Mr Justice Chamberlain refused to permit Ms Ammori to problem the choice on a number of different grounds.
They included a declare the house secretary failed to collect adequate data on Palestine Motion’s actions or the influence of the proscription on folks related to it.
He additionally refused to permit Ms Ammori to argue that Ms Cooper breached her obligation beneath the Equality Act.
Palestine Motion was proscribed beneath the Terrorism Act 2000 at first of the month, after MPs overwhelmingly voted in favour of including the protest group to the listing of banned organisations with the likes of Nationwide Motion, al Qaeda, ISIS and Hezbollah.
The choice made membership of, or assist for, the direct motion group a legal offence punishable by as much as 14 years in jail.
Even carrying a T-shirt or badge with the group’s title on attracts a most six-month sentence.
The house secretary introduced plans to proscribe the group after two Voyager plane have been allegedly broken at RAF Brize Norton in Oxfordshire on 20 June, which police stated brought about round £7m value of harm.
For the reason that order got here into impact on 5 July, greater than 100 folks have been arrested for demonstrating in assist of the group.
Picture:
Campaigners exterior the court docket in London. Pic: PA
Picture:
Pic: PA
Her attorneys had beforehand informed the Excessive Courtroom the choice was “so extreme as to render the UK an international outlier”.

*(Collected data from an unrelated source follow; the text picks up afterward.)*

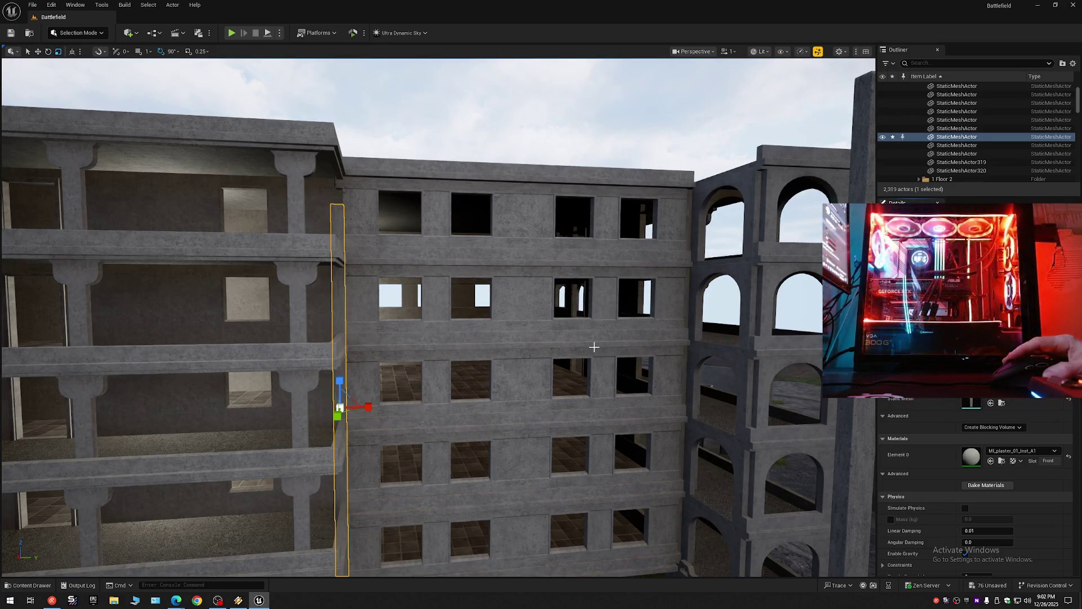
key(f)
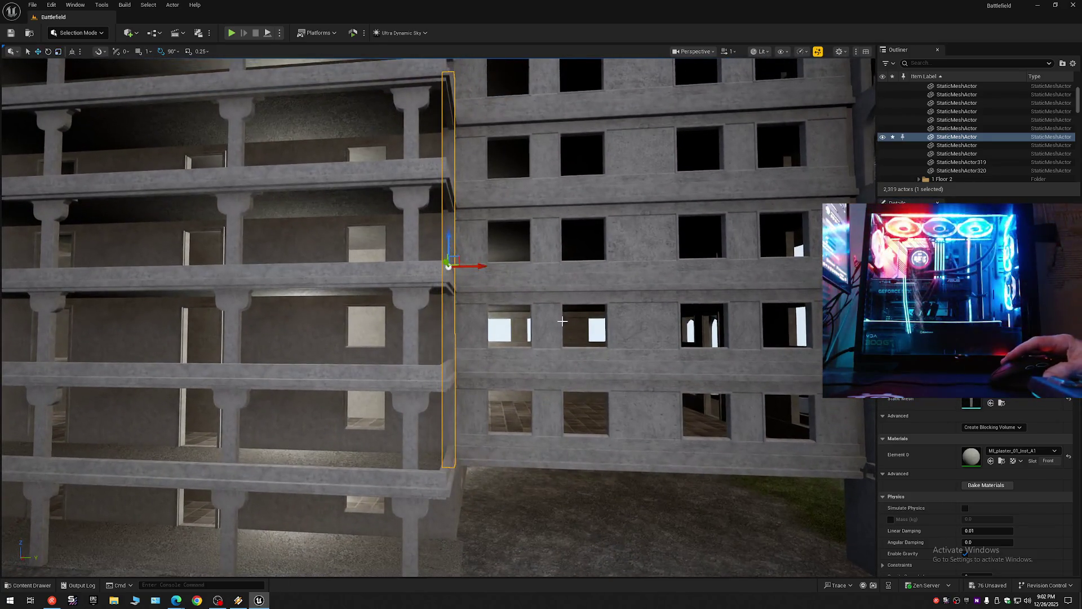
mouse_move(449, 249)
mouse_down()
mouse_move(449, 221)
mouse_move(449, 240)
mouse_up()
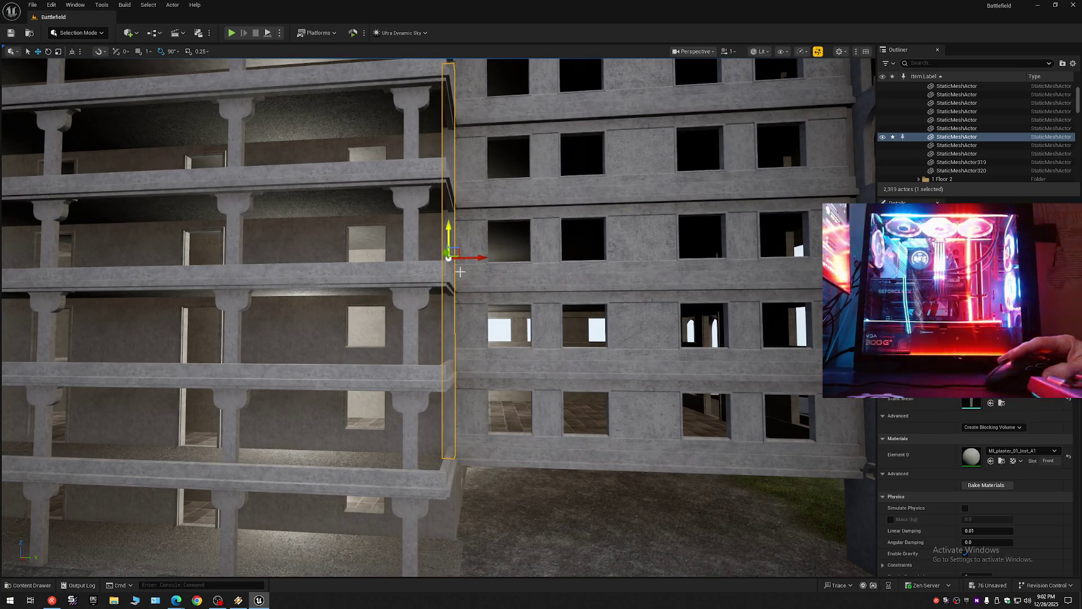
key(w)
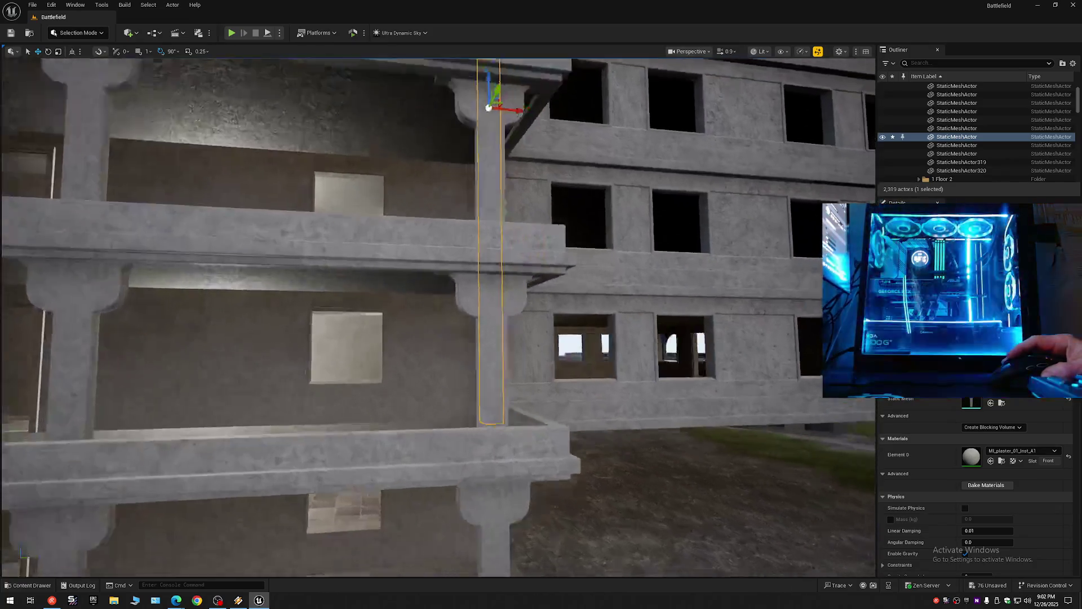
scroll(439, 318, down, 1)
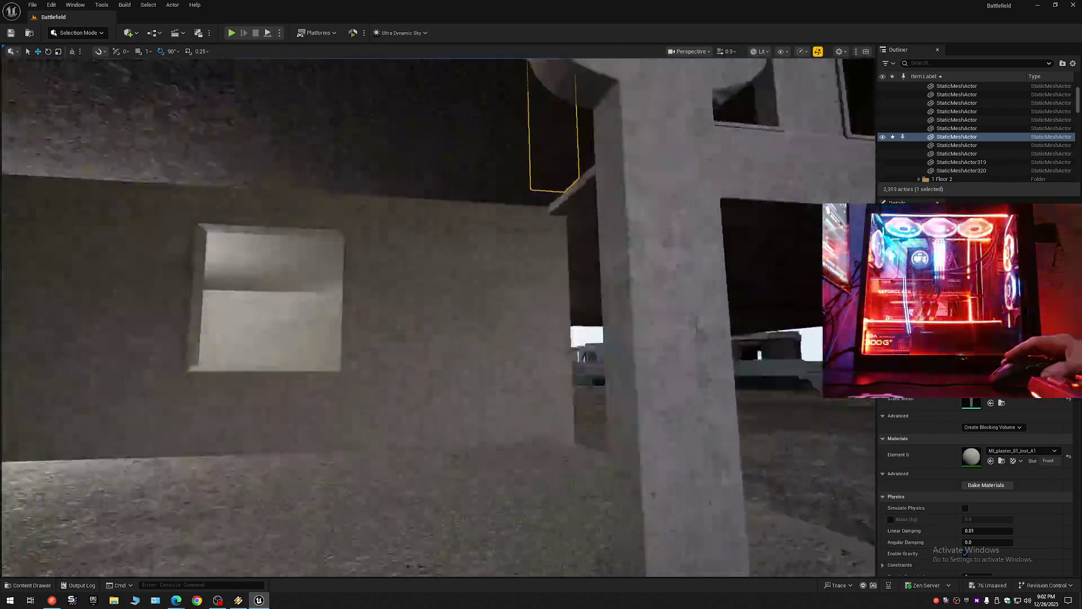
key(s)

Raza Husain KC stated: “We say the proscription of Palestine Action is repugnant to the tradition of the common law and contrary to the ECHR [European Convention on Human Rights].”
The UN’s excessive commissioner for human rights Volker Turk beforehand referred to as the proscription order a “disturbing misuse” of counter-terror legal guidelines.
The House Workplace is defending the choice.
Sir James Eadie KC, for the division, stated in written submissions that by inflicting severe harm to property, Palestine Motion was “squarely” inside a part of the terrorism legal guidelines utilized in proscription.
He stated: “There is no credible basis on which it can be asserted that the purpose of this activity is not designed to influence the government, or to intimidate the public or a section of the public, and for the purpose of advancing a political, religious, racial or ideological cause.”
Picture:
Pic: Met Police
‘We won’t cease defending basic rights’
After the ruling, Ms Ammori stated it “demonstrates the significance of this case for freedoms of speech, expression and assembly and rights to natural justice in our country and the rule of law itself”.
“We will not stop defending fundamental rights to free speech and expression in our country and supporting Palestinian people against a genocide being livestreamed before our eyes,” she added.
Responding to the ruling, Greenpeace UK’s co-executive director Areeba Hamid stated: “Protests, even when they are disruptive or inconvenient, are absolutely not the same thing as terrorism.
“We assist this determination and hope the judicial evaluation will reveal this proscription order for the sinister and anti-democratic transfer it’s.”
Green Party peer, Baroness Jones of Moulsecoomb, who moved a motion to “remorse” the proscription order in the Lords earlier this month, said: “Spraying paint on refuelling planes that campaigners imagine are used to assist the ethnic cleaning in Gaza just isn’t terrorism.
“It’s criminal damage, for which we already have laws.”